Eigentlich stünde die Oper aktuell auf dem Spielplan des Detmolder Landestheaters. Landestheater-Dramaturgin Elisabeth Wirtz war mit Simone Krampe in der Kirche dabei – die Sopranistin intonierte auch stellvertretend für die Gemeinde mit Christian Reinschmidt an der Orgel Pfingstchoräle.
Kongenial begleitet von Pianist Youngtae Park verzauberte Simone Krampe die Gottesdienstbesucher mit der Arie der Baronin „Aus des Lebens raschen Wogen“ des ersten Opernaktes, in der die Baronin ihren „Witwenstand“ lobt.
Pfarrer Burkhard Krebber begrüßte die Gottesdienstbesucher mit dem Hilfeschrei „I can‘t breathe“ (Ich kann nicht atmen) des Afroamerikaners George Floyd, der von einem weißen Polizisten in Minneapolis mit dem Knie auf der Kehle erstickt wurde. Pfarrer Krebber ging in seiner Pfingstpredigt weiter auf das Thema Atemluft ein: Corona-Opfer kämpften mit Atembeschwerden und die Pandemie nehme die Luft zum Atmen, indem sie wirtschaftliche Grundlagen und persönliche Freiheiten einschränke.
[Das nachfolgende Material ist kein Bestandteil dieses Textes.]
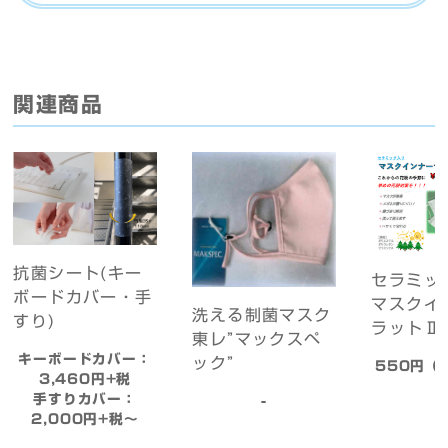
関連商品
抗菌シート(キー
セラミッ
ボードカバー・手
マスクイ
洗える制菌マスク
すり)
ラットⅡ
東レ”マックスペ
キーボードカバー：
ック”
550円（
3,460円+税
手すりカバー：
-
2,000円+税〜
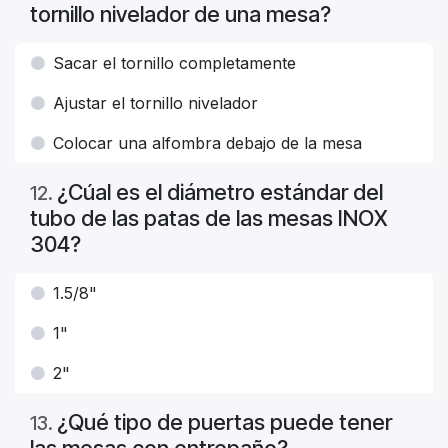
tornillo nivelador de una mesa?
Sacar el tornillo completamente
Ajustar el tornillo nivelador
Colocar una alfombra debajo de la mesa
¿Cúal es el diámetro estándar del
12
.
tubo de las patas de las mesas INOX
304?
1.5/8"
1"
2"
¿Qué tipo de puertas puede tener
13
.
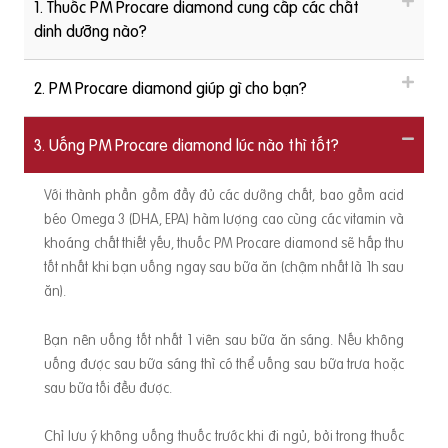
1. Thuốc PM Procare diamond cung cấp các chất
dinh dưỡng nào?
2. PM Procare diamond giúp gì cho bạn?
3. Uống PM Procare diamond lúc nào thì tốt?
Với thành phần gồm đầy đủ các dưỡng chất, bao gồm acid
béo Omega 3 (DHA, EPA) hàm lượng cao cùng các vitamin và
khoáng chất thiết yếu, thuốc PM Procare diamond sẽ hấp thu
tốt nhất khi bạn uống ngay sau bữa ăn (chậm nhất là 1h sau
ăn).
Bạn nên uống tốt nhất 1 viên sau bữa ăn sáng. Nếu không
uống được sau bữa sáng thì có thể uống sau bữa trưa hoặc
sau bữa tối đều được.
Chỉ lưu ý không uống thuốc trước khi đi ngủ, bởi trong thuốc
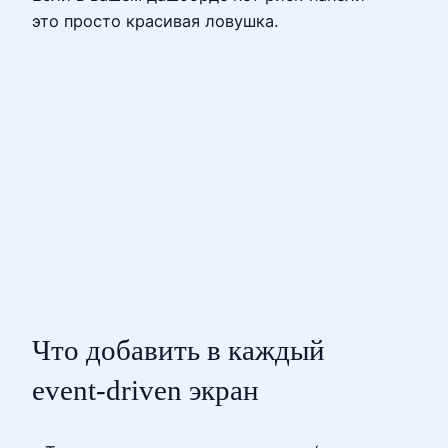
это просто красивая ловушка.
Что добавить в каждый
event‑driven экран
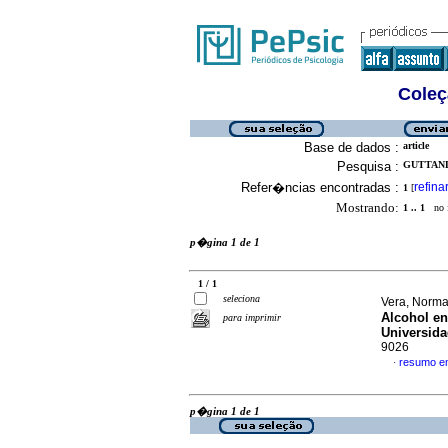
Coleç
Base de dados :
article
Pesquisa :
GUTTAND
Refer�ncias encontradas :
refina
1
[
Mostrando:
1 .. 1
no f
p�gina 1 de 1
1 / 1
seleciona
Vera, Norma
Alcohol en
para imprimir
Universida
9026
resumo e
·
p�gina 1 de 1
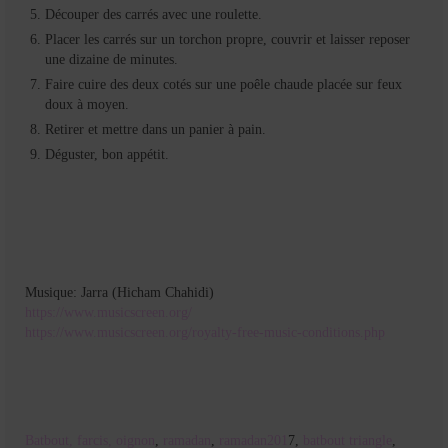
Découper des carrés avec une roulette.
Placer les carrés sur un torchon propre, couvrir et laisser reposer
une dizaine de minutes.
Faire cuire des deux cotés sur une poêle chaude placée sur feux
doux à moyen.
Retirer et mettre dans un panier à pain.
Déguster, bon appétit.
Musique: Jarra (Hicham Chahidi)
https://www.musicscreen.org/
https://www.musicscreen.org/royalty-free-music-conditions.php
Batbout,
farcis,
oignon
,
ramadan
,
ramadan201
7,
batbout triangle
,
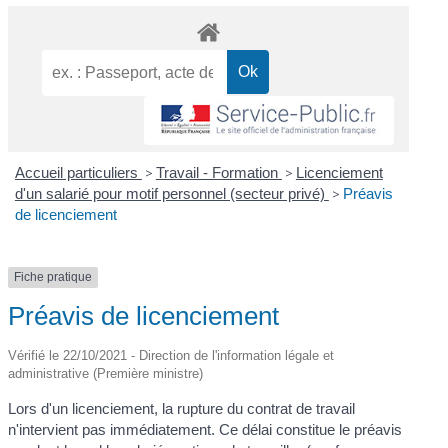
Accueil particuliers
>
Travail - Formation
>
Licenciement
d'un salarié pour motif personnel (secteur privé)
>
Préavis
de licenciement
Fiche pratique
Préavis de licenciement
Vérifié le 22/10/2021 - Direction de l'information légale et
administrative (Première ministre)
Lors d'un licenciement, la rupture du contrat de travail
n'intervient pas immédiatement. Ce délai constitue le préavis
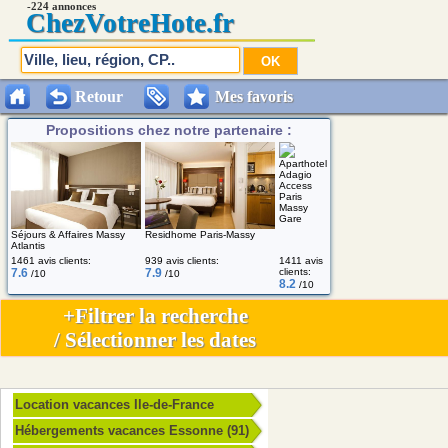
-224 annonces
Chez
VotreHote.fr
Retour
Mes favoris
Propositions chez notre partenaire :
Aparthotel
Adagio
Access
Paris
Massy
Gare
Séjours & Affaires Massy
Residhome Paris-Massy
Atlantis
1461 avis clients:
939 avis clients:
1411 avis
7.6
7.9
clients:
/10
/10
8.2
/10
+Filtrer la recherche
/ Sélectionner les dates
Location vacances Ile-de-France
Hébergements vacances Essonne (91)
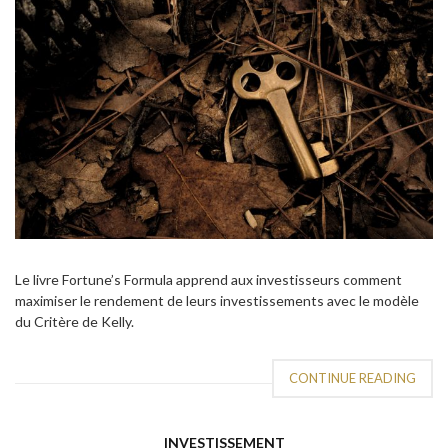
Le livre Fortune’s Formula apprend aux investisseurs comment
maximiser le rendement de leurs investissements avec le modèle
du Critère de Kelly.
CONTINUE READING
INVESTISSEMENT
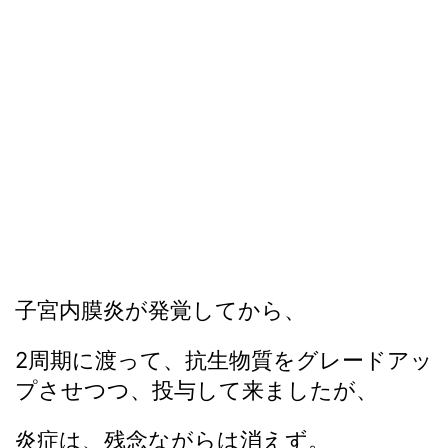
子宮内膜炎が発覚してから、
2周期に渡って、抗生物質をグレードアッ
プさせつつ、投与して来ましたが、
炎症は、残念ながらは消えず。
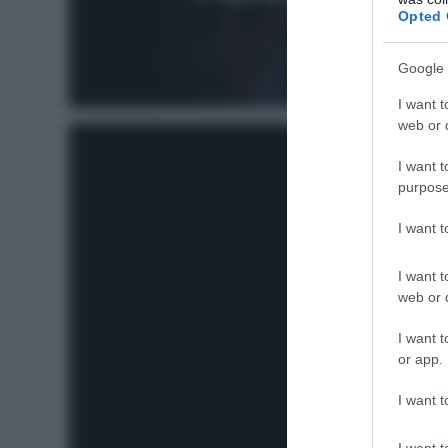
Opted 
Google 
I want t
web or d
I want t
purpose
I want 
I want t
web or d
I want t
or app.
I want t
I want t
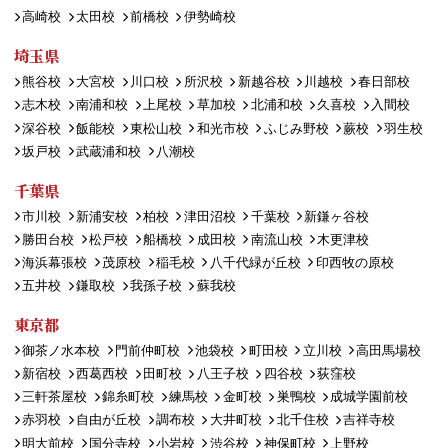
高崎校
太田校
前橋校
伊勢崎校
埼玉県
熊谷校
大宮校
川口校
所沢校
新越谷校
川越校
春日部校
志木校
南浦和校
上尾校
草加校
北浦和校
久喜校
入間校
深谷校
飯能校
東松山校
和光市校
ふじみ野校
蕨校
羽生校
坂戸校
武蔵浦和校
八潮校
千葉県
市川校
新浦安校
柏校
津田沼校
千葉校
新鎌ヶ谷校
勝田台校
松戸校
船橋校
成田校
南流山校
木更津校
海浜幕張校
茂原校
稲毛校
八千代緑が丘校
印西牧の原校
五井校
鎌取校
我孫子校
蘇我校
東京都
御茶ノ水本校
門前仲町校
池袋校
町田校
立川校
高田馬場校
新宿校
西葛西校
田町校
八王子校
四谷校
荻窪校
三軒茶屋校
錦糸町校
練馬校
金町校
巣鴨校
成城学園前校
赤羽校
自由が丘校
調布校
大井町校
北千住校
吉祥寺校
明大前校
国分寺校
小岩校
渋谷校
神保町校
上野校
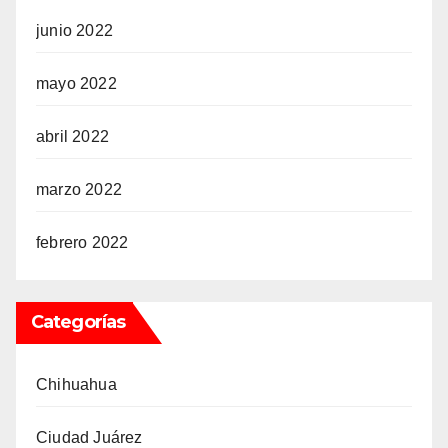
junio 2022
mayo 2022
abril 2022
marzo 2022
febrero 2022
Categorías
Chihuahua
Ciudad Juárez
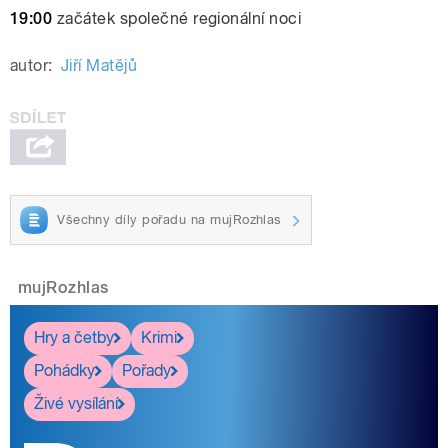
19:00
začátek společné regionální noci
autor:
Jiří Matějů
Všechny díly pořadu na mujRozhlas
mujRozhlas
Hry a četby
Krimi
Pohádky
Pořady
Živé vysílání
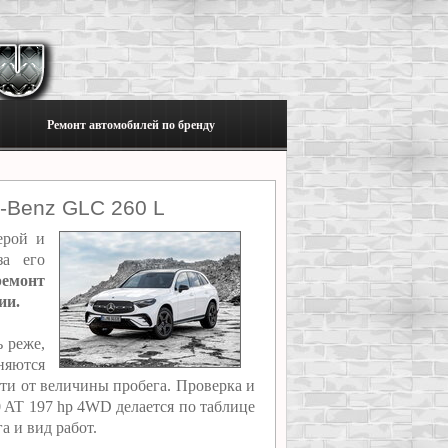
Ремонт автомобилей по бренду
-Benz GLC 260 L
ерой и
за его
ремонт
ии.
 реже,
няются
сти от величины пробега. Проверка и
0 AT 197 hp 4WD делается по таблице
а и вид работ.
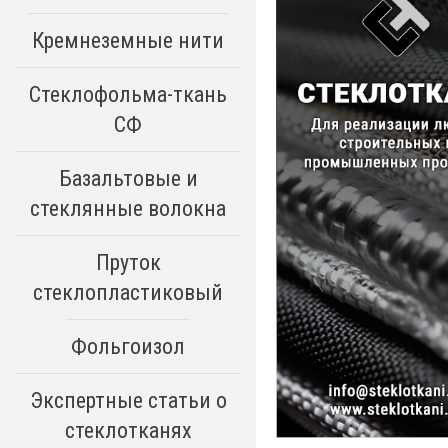
Кремнеземные нити
Стеклофольма-ткань
СФ
Базальтовые и
стеклянные волокна
Пруток
стеклопластиковый
Фольгоизол
Экспертные статьи о
стеклотканях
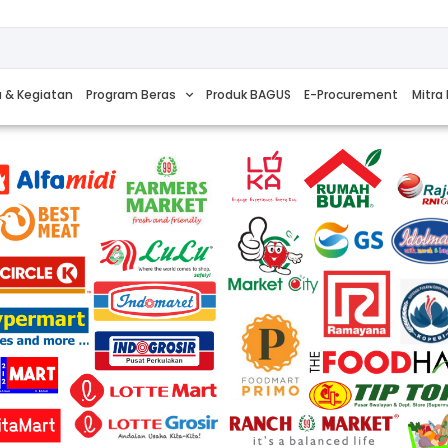
a & Kegiatan
Program Beras
Produk BAGUS
E-Procurement
Mitra 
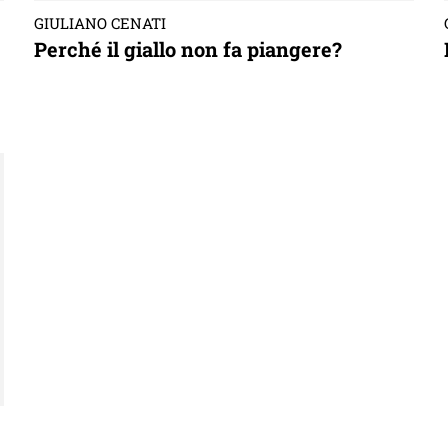
GIULIANO CENATI
Perché il giallo non fa piangere?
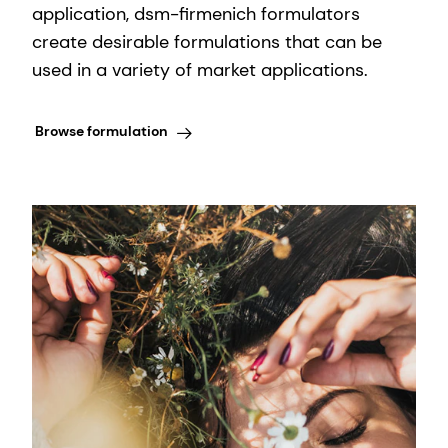
application, dsm-firmenich formulators
create desirable formulations that can be
used in a variety of market applications.
Browse formulation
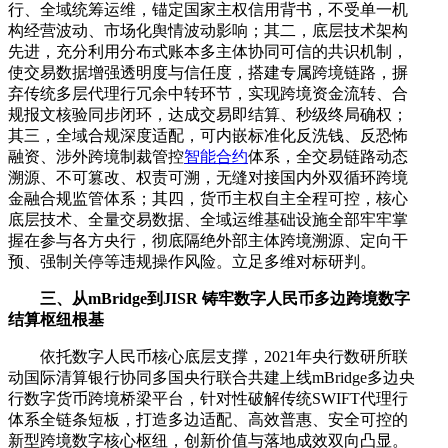
行、全域统筹运维，锚定国家主权信用背书，不受单一机
构经营波动、市场化舆情波动影响；其二，底层技术架构
先进，充分利用分布式账本多主体协同可信的共识机制，
使交易数据增强透明度与信任度，搭建专属跨境链路，摒
弃传统多层代理行冗余中转环节，实现跨境资金流转、合
规报文核验同步闭环，达成交易即结算、秒级终局确权；
其三，全域合规深度适配，可内嵌标准化反洗钱、反恐怖
融资、涉外跨境制裁管控
智能合约
体系，全交易链路动态
溯源、不可篡改、权责可溯，无缝对接国内外双循环跨境
金融合规监管体系；其四，货币主权自主全程可控，核心
底层技术、全量交易数据、全域运维基础设施全部牢牢掌
握在参与各方央行，彻底隔绝外部主体跨境溯源、定向干
预、强制关停等违规操作风险。立足多维对标研判。
三、从mBridge到JISR 铸牢数字人民币多边跨境数字
结算枢纽根基
依托数字人民币核心底层支撑，2021年央行数研所联
动国际清算银行协同多国央行联合共建上线mBridge多边央
行数字货币跨境桥梁平台，针对性破解传统SWIFT代理行
体系全链条短板，打造多边适配、高效普惠、安全可控的
新型跨境数字核心枢纽，创新价值与落地成效双向凸显。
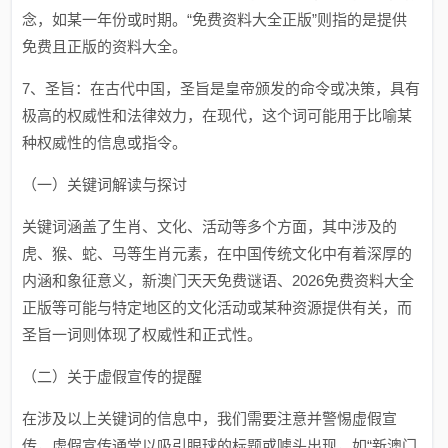
念，如某一年份或时期。“免费资料大全正版”则指的是提供
免费且正版的资料大全。
7、圣旨：在古代中国，圣旨是皇帝颁发的命令或决策，具有
极高的权威性和法律效力，在现代，这个词可能用于比喻某
种权威性的信息或指令。
（一）关键词解读与探讨
关键词涵盖了生肖、文化、活动等多个方面，其中涉及的
虎、猴、蛇、马等生肖元素，在中国传统文化中有着深厚的
内涵和象征意义，新澳门天天免费谜语、2026免费资料大全
正版等可能与特定地区的文化活动或某种资源提供有关，而
圣旨一词则体现了权威性和正式性。
（二）关于虚假宣传的提醒
在涉及以上关键词的信息中，我们需要注意并警惕虚假宣
传，虚假宣传通常以吸引眼球的标题或噱头出现，如“新澳门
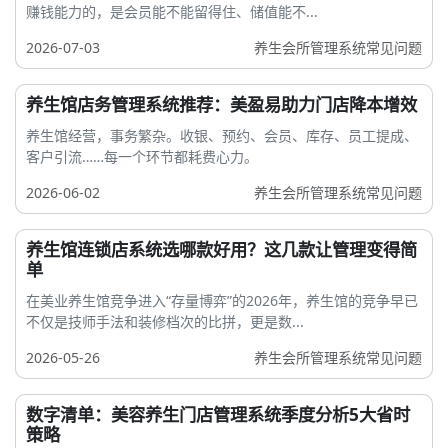
赚钱能力的，是会员能不能留得住、储值能不...
2026-07-03
养生会所管理系统常见问题
养生馆店务管理系统推荐：美盈易助力门店降本增效
养生馆经营，事务繁杂。收银、预约、会员、库存、员工提成、
客户引流……每一个环节都耗费心力。
2026-06-02
养生会所管理系统常见问题
养生馆连锁店系统选哪款好用？这几款让管理变得简
单
在美业养生馆竞争进入“存量博弈”的2026年，养生馆的竞争早已
不仅是技师手法和装修档次的比拼，更是数...
2026-05-26
养生会所管理系统常见问题
数字清单：美容养生门店管理系统季度分析5大省时
策略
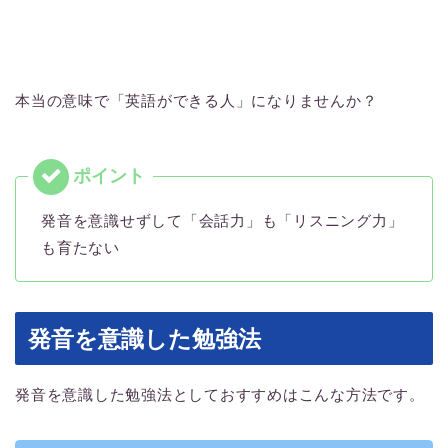
本当の意味で「英語ができる人」になりませんか？
発音を意識せずして「会話力」も「リスニング力」
も育たない
発音を意識した勉強法
発音を意識した勉強法としておすすめはこんな方法です。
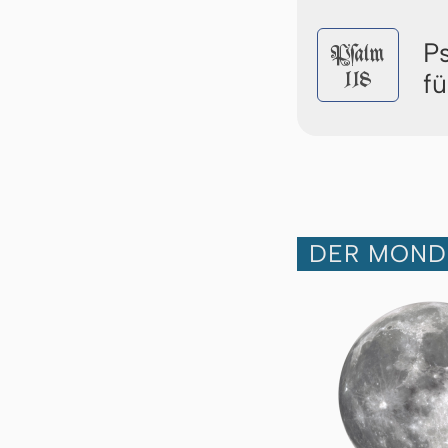
P
Pſalm
118
f
DER MOND 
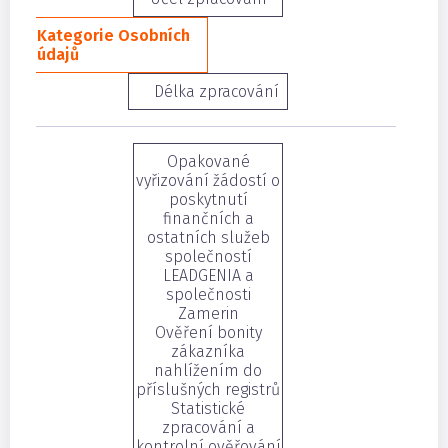
Kategorie Osobních
údajů
Délka zpracování
Opakované
vyřizování žádostí o
poskytnutí
finančních a
ostatních služeb
společností
LEADGENIA a
společnosti
Zamerin
Ověření bonity
zákazníka
nahlížením do
příslušných registrů
Statistické
zpracování a
kontrolní ověřování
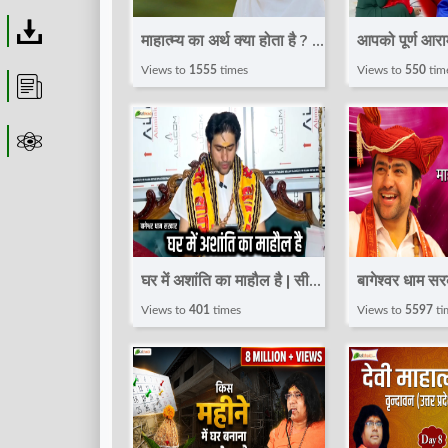
Download
माहात्म्य का अर्थ क्या होता है ? |
आपको पूर्ण आर
Devi Chitralekha Ji |
माह बाद पति के 
Views to
1555
times
Views to
550
tim
Article
Motivational Speech
खुल जायेंगे |
|@TotalBhaktiVideo
Dham Sarka
Astrolager
घर में अशांति का माहौल है | सीधी
बागेश्वर धाम स
बात | Bageshwar Dham
परिस्थिति महत्वपू
Views to
401
times
Views to
5597
ti
Sarkar | Totalbhakti
|@Bageshw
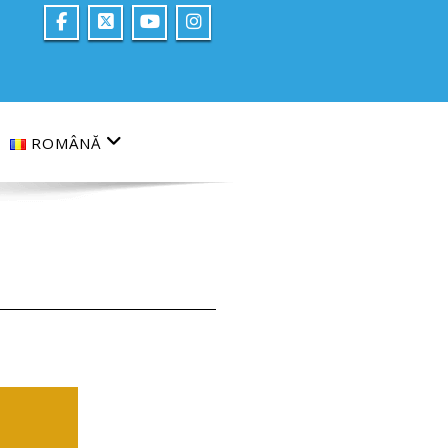
ROMÂNĂ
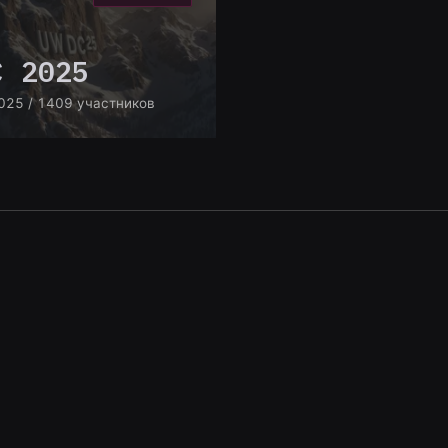
C 2025
025
/ 1409 участников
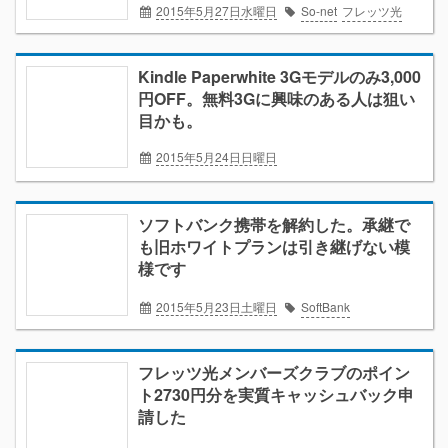
2015年5月27日水曜日
So-net
フレッツ光
Kindle Paperwhite 3Gモデルのみ3,000
円OFF。無料3Gに興味のある人は狙い
目かも。
2015年5月24日日曜日
Amazon
Kindle
電子書籍
ソフトバンク携帯を解約した。承継で
も旧ホワイトプランは引き継げない模
様です
2015年5月23日土曜日
SoftBank
フレッツ光メンバーズクラブのポイン
ト2730円分を実質キャッシュバック申
請した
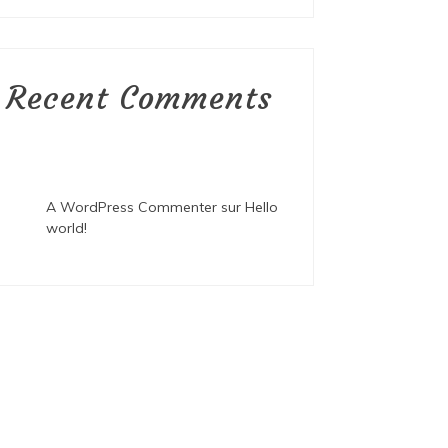
Recent Comments
A WordPress Commenter
sur
Hello
world!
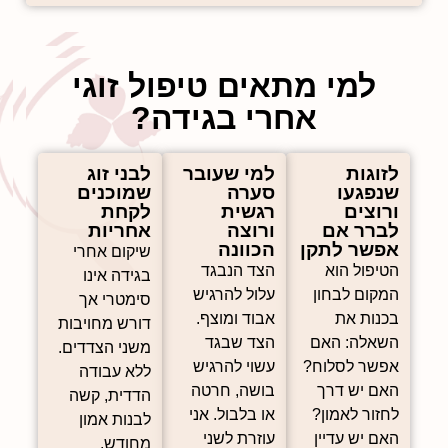
למי מתאים טיפול זוגי
אחרי בגידה?
לזוגות
למי שעובר
לבני זוג
שנפגעו
סערה
שמוכנים
ורוצים
רגשית
לקחת
לברר אם
ורוצה
אחריות
אפשר לתקן
הכוונה
שיקום אחרי
הטיפול הוא
הצד הנבגד
בגידה אינו
המקום לבחון
עלול להרגיש
סימטרי אך
בכנות את
אבוד ומוצף.
דורש מחויבות
השאלה: האם
הצד שבגד
משני הצדדים.
אפשר לסלוח?
עשוי להרגיש
ללא עבודה
האם יש דרך
בושה, חרטה
הדדית, קשה
לחזור לאמון?
או בלבול. אני
לבנות אמון
האם יש עדיין
עוזרת לשני
מחודש.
Im Bereich der Kunst würden passend zu Pfingsten zwei Musiker des Landestheaters das künstlerische Schweigen brechen. Pfingsten gebe neuen Lebensatem und eine frische Brise: „Wir feiern den Geist, der von Gott kommt und uns stärkt; wir feiern die Geburtsstunde der Kirche mit einem himmlischen Wind, der uns aufatmen lässt.“
Elisabeth Wirtz betonte, dass das Theater neben der Kirche der Ort sei, wo intensiv über Grundbedürfnisse und den Sinn des Lebens nachgedacht werde. Lachen und Weinen, Streiten und Lieben benötigten Atem. „Wir dürfen im Moment nicht mehr atmen. Das ist eine gefährliche Situation fürs Theaterleben.“ Die Oper „Der Wildschütz“ handle als Verkleidungs- und Verwechslungskomödie von Menschen, die ihre Grundwerte verloren hätten. „Jeder will etwas anderes sein, als er ist. Die Oper stellt humorvoll die ethische Frage nach der wahren Liebe und dem, was richtig und falsch ist. Sie bietet einen Freiraum, auszudiskutieren, was im Leben wichtig und für den Menschen systemrelevant ist, ohne dass ein bewaffneter Ordnungshüter einem am Hals sitzt und die Luft zum Atmen nimmt.“ Daher müsse man gerade in Krisenzeiten am Spielort Theater festhalten.
Albert Lortzing (1801-1851) lebte in der Umbruchzeit des Vormärz, die viele traditionelle Werte in Frage stellte. Von 1826-1833 gehörte das junge Berliner Ehepaar Lortzing dem Hoftheater in Detmold an.